TASK DIRECTIONS — Each entry below should be echoed exactly, with pictures omitted.

PROVIDED ENTRIES —
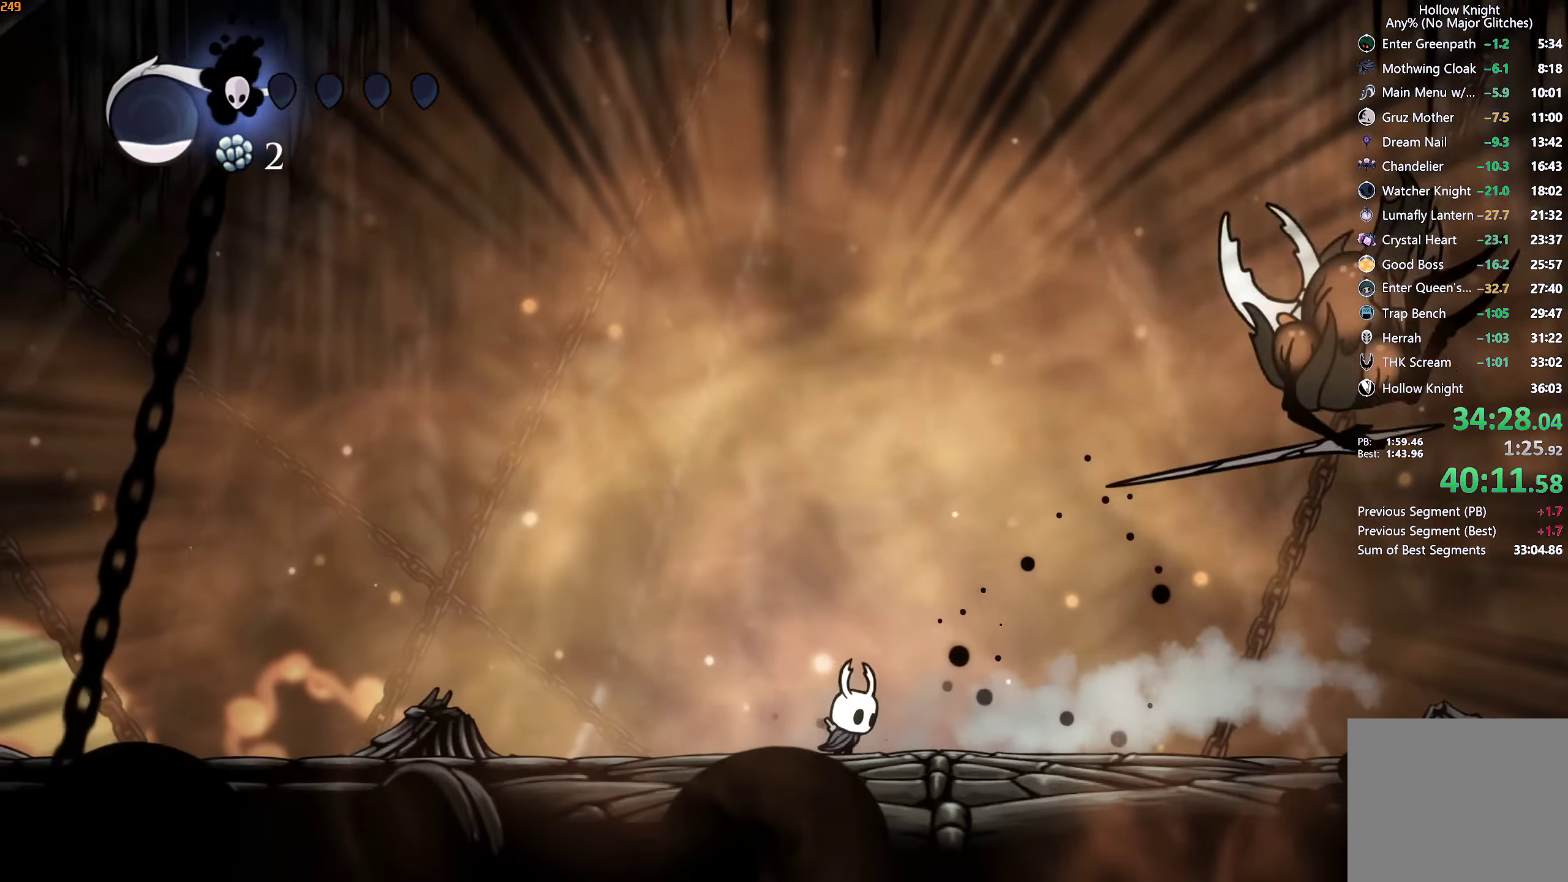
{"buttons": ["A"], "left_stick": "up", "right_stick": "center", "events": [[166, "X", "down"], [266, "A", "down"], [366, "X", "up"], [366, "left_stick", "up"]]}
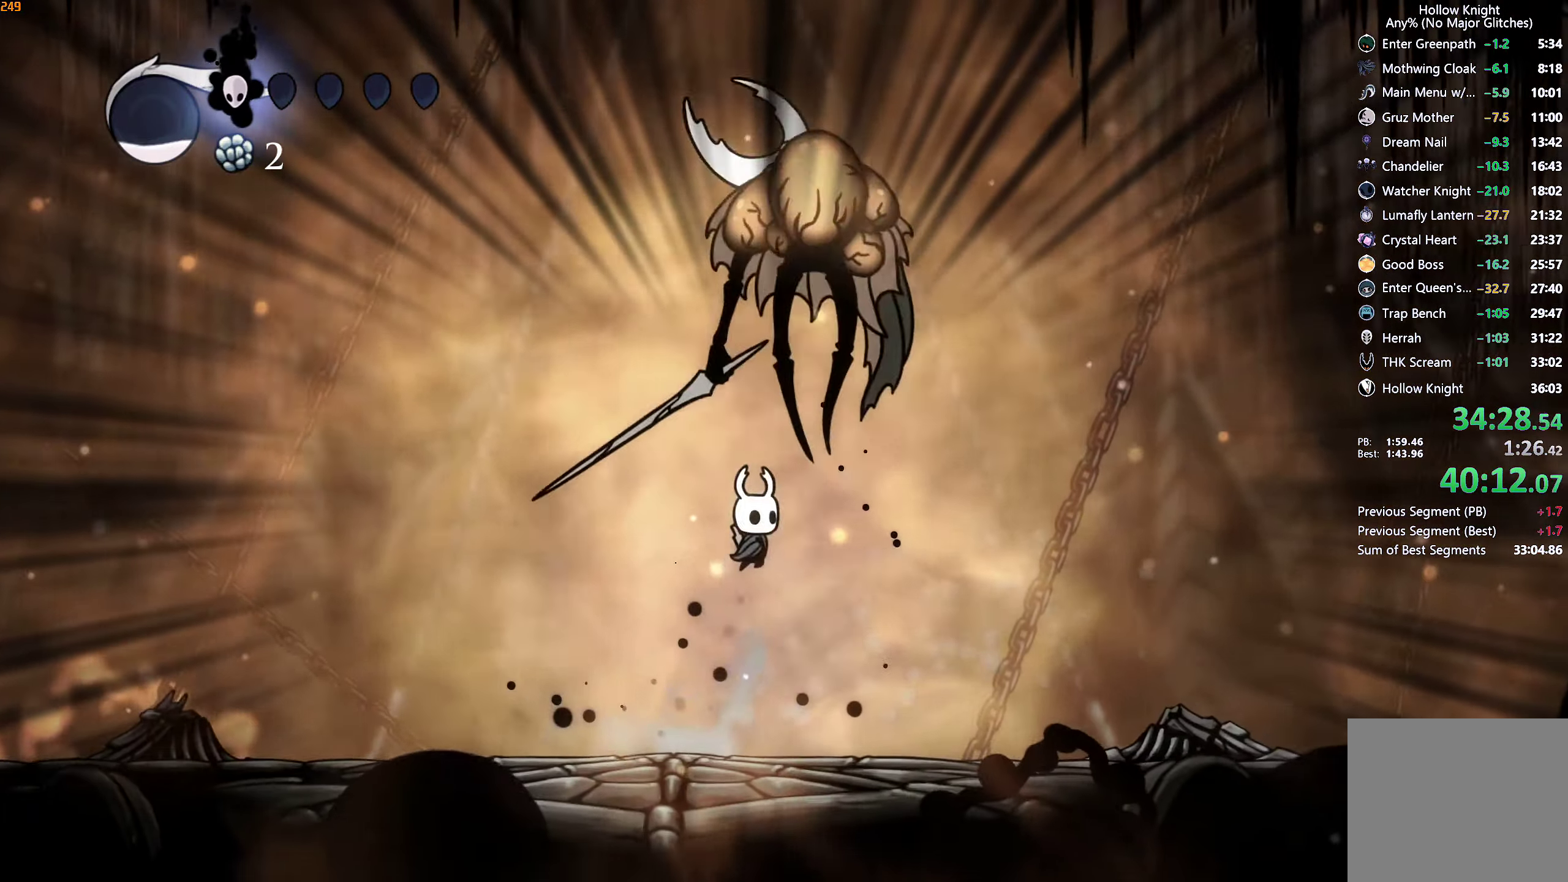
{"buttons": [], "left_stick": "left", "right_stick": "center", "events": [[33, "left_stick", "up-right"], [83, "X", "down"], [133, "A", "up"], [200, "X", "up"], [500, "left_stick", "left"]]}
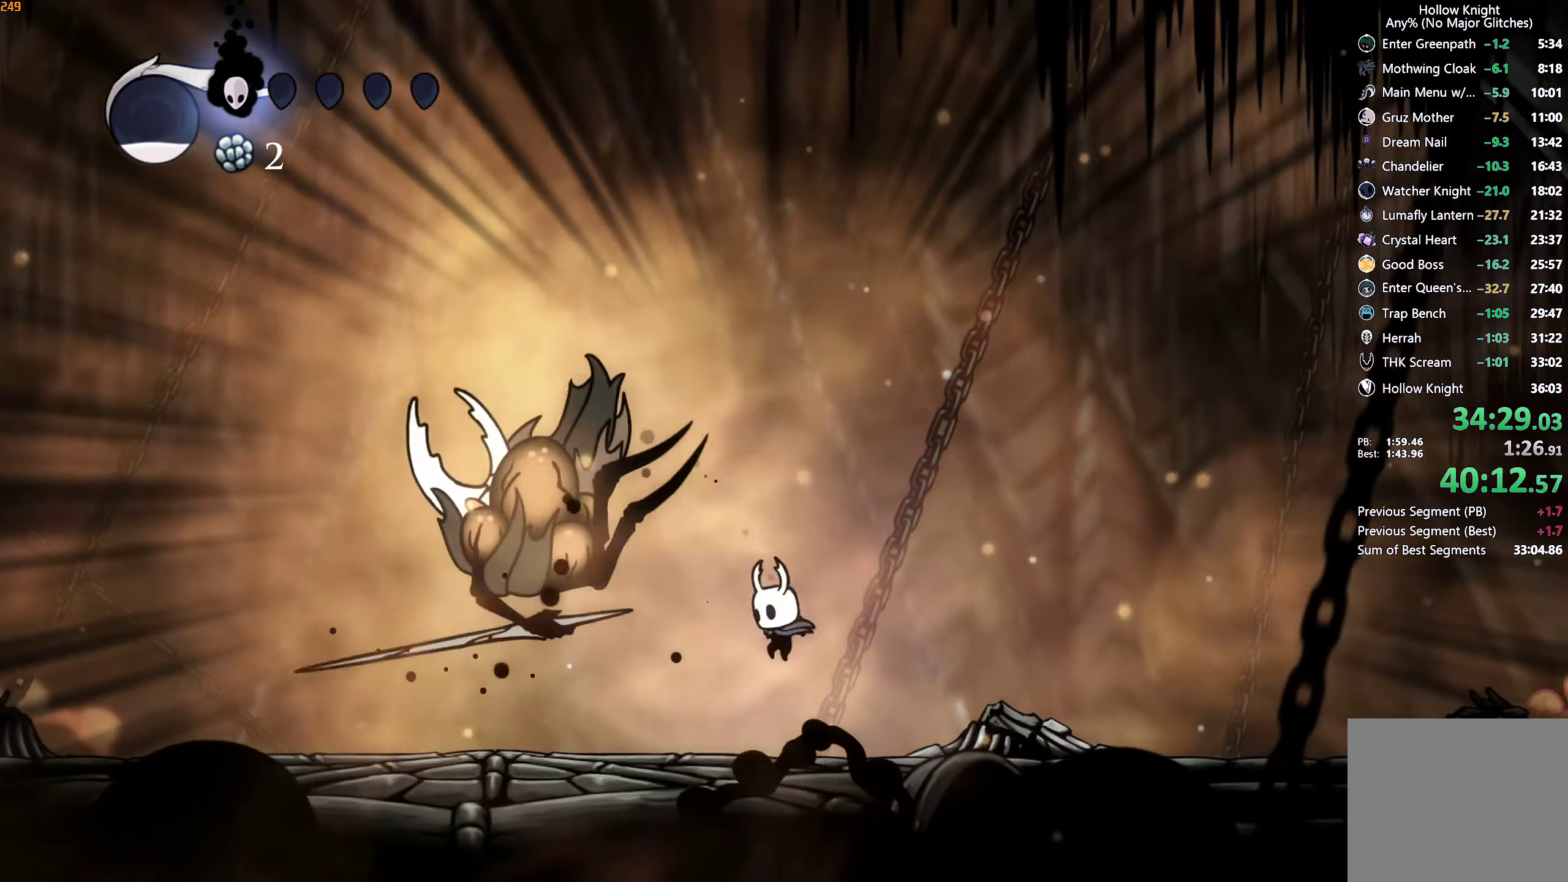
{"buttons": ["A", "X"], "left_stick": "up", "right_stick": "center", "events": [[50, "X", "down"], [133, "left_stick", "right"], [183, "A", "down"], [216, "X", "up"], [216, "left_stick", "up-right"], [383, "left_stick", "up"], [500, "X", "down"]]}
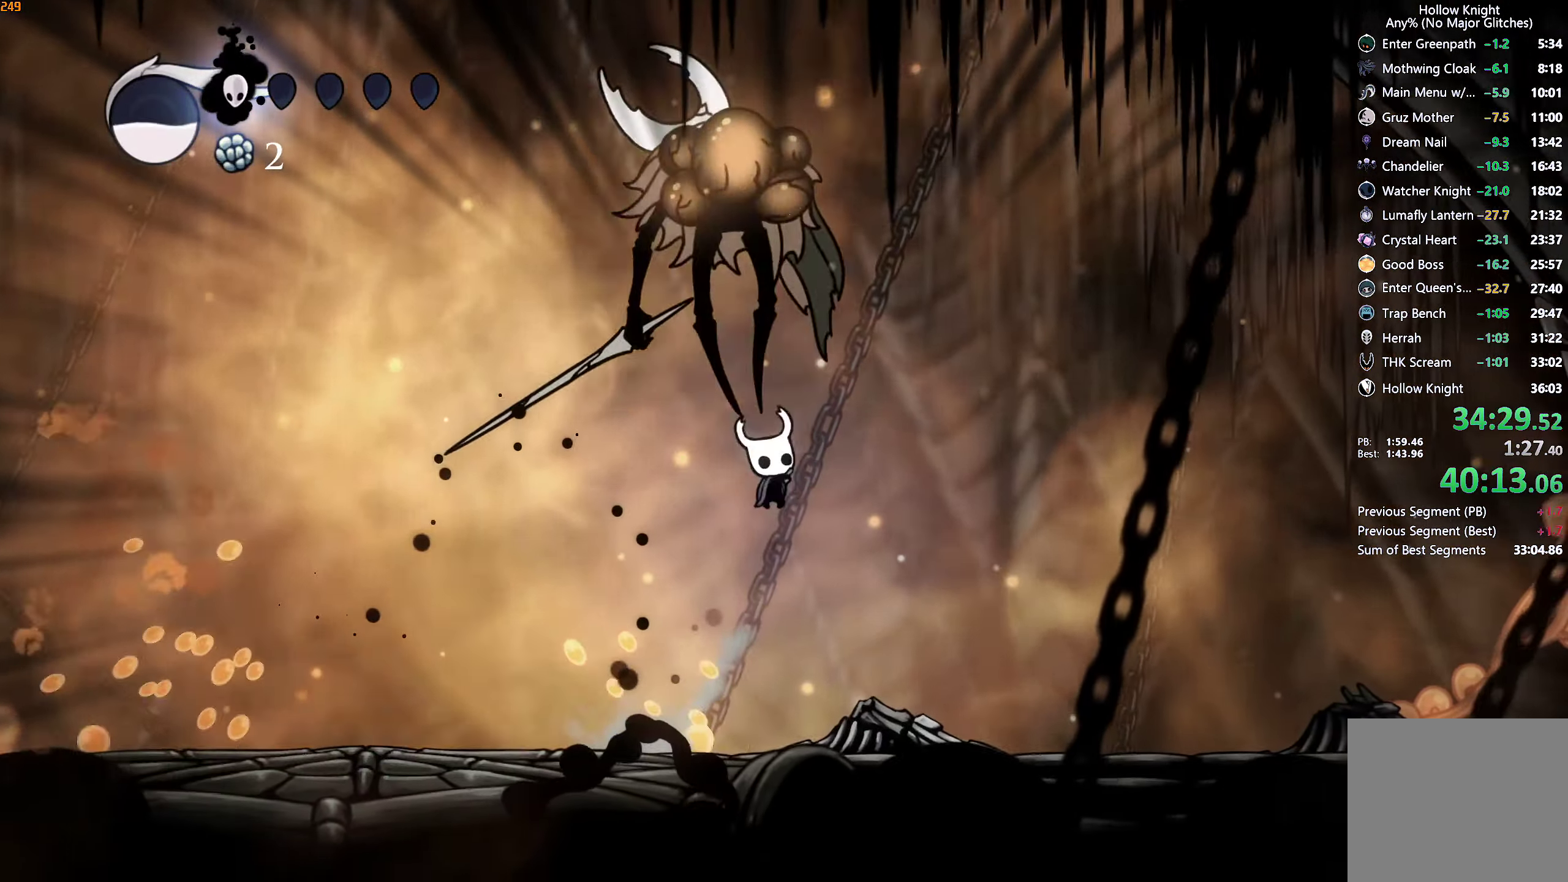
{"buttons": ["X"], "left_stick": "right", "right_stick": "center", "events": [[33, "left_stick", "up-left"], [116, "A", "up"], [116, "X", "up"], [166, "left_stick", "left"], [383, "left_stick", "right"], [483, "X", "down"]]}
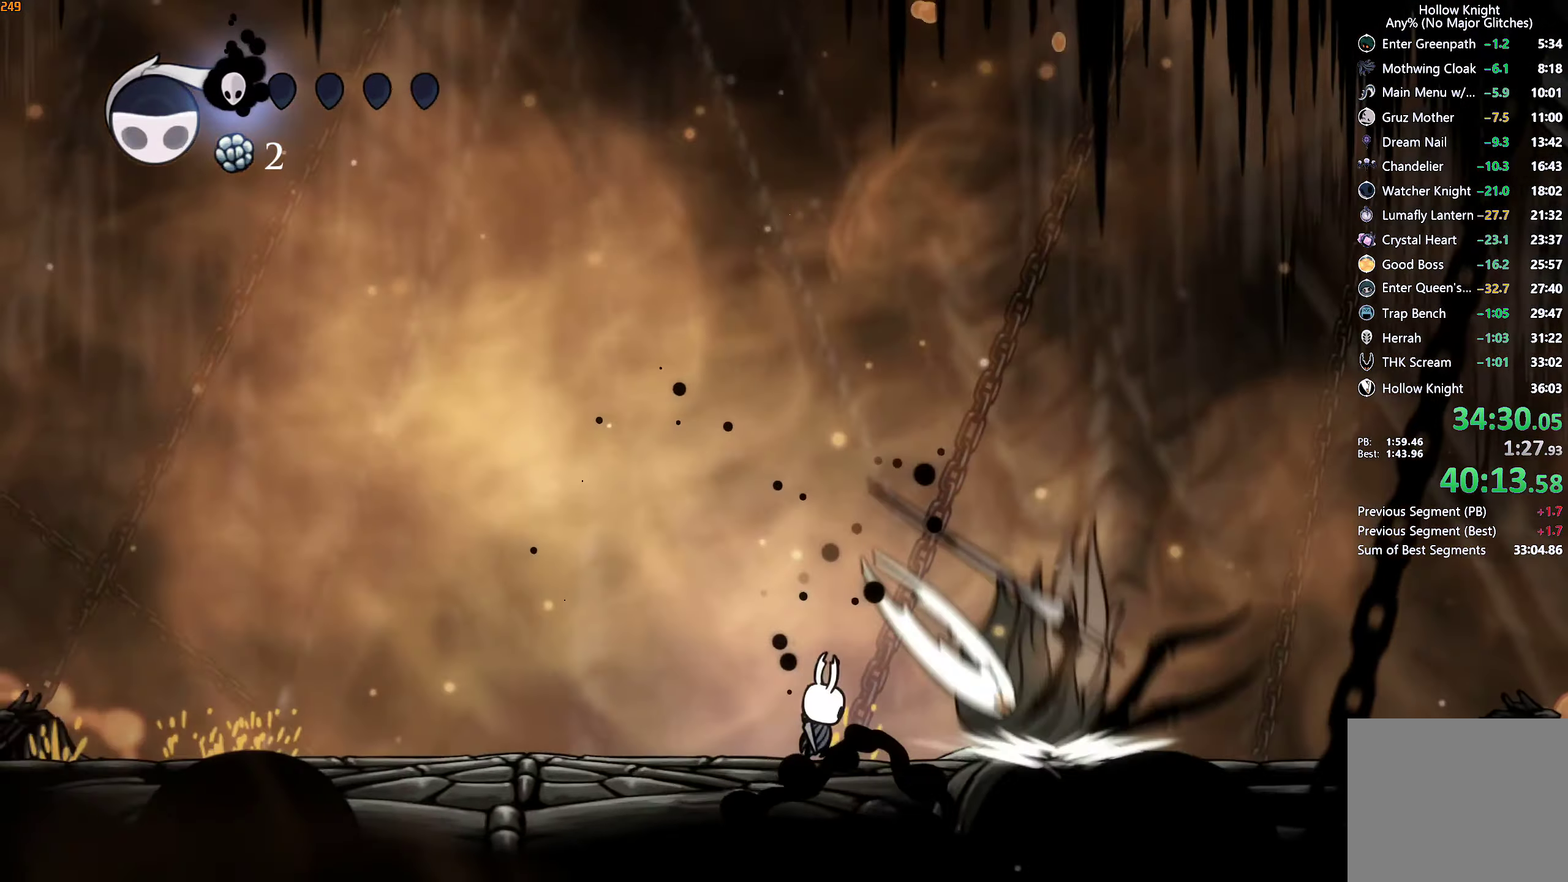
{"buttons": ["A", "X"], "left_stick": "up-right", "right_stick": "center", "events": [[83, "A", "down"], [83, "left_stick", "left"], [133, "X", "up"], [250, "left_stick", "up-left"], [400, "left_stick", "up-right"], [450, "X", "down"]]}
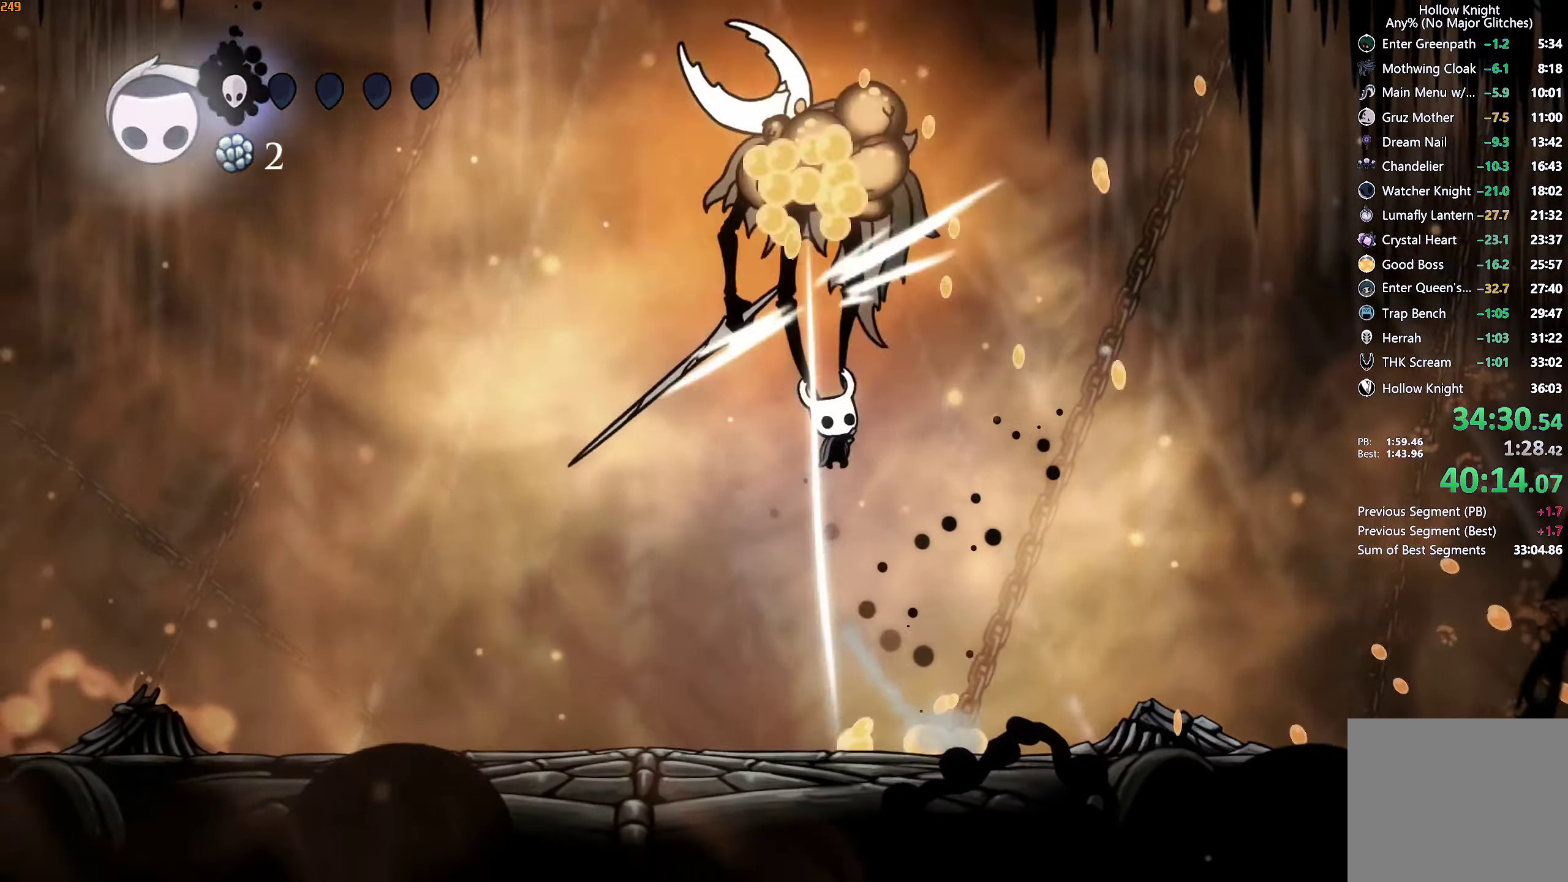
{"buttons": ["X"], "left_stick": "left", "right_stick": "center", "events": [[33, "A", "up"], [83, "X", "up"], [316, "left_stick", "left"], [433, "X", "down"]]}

SOLVED PROBLEM —
{"buttons": ["A"], "left_stick": "up", "right_stick": "center", "events": [[166, "X", "down"], [266, "A", "down"], [366, "X", "up"], [366, "left_stick", "up"]]}
{"buttons": [], "left_stick": "left", "right_stick": "center", "events": [[33, "left_stick", "up-right"], [83, "X", "down"], [133, "A", "up"], [200, "X", "up"], [500, "left_stick", "left"]]}
{"buttons": ["A", "X"], "left_stick": "up", "right_stick": "center", "events": [[50, "X", "down"], [133, "left_stick", "right"], [183, "A", "down"], [216, "X", "up"], [216, "left_stick", "up-right"], [383, "left_stick", "up"], [500, "X", "down"]]}
{"buttons": ["X"], "left_stick": "right", "right_stick": "center", "events": [[33, "left_stick", "up-left"], [116, "A", "up"], [116, "X", "up"], [166, "left_stick", "left"], [383, "left_stick", "right"], [483, "X", "down"]]}
{"buttons": ["A", "X"], "left_stick": "up-right", "right_stick": "center", "events": [[83, "A", "down"], [83, "left_stick", "left"], [133, "X", "up"], [250, "left_stick", "up-left"], [400, "left_stick", "up-right"], [450, "X", "down"]]}
{"buttons": ["X"], "left_stick": "left", "right_stick": "center", "events": [[33, "A", "up"], [83, "X", "up"], [316, "left_stick", "left"], [433, "X", "down"]]}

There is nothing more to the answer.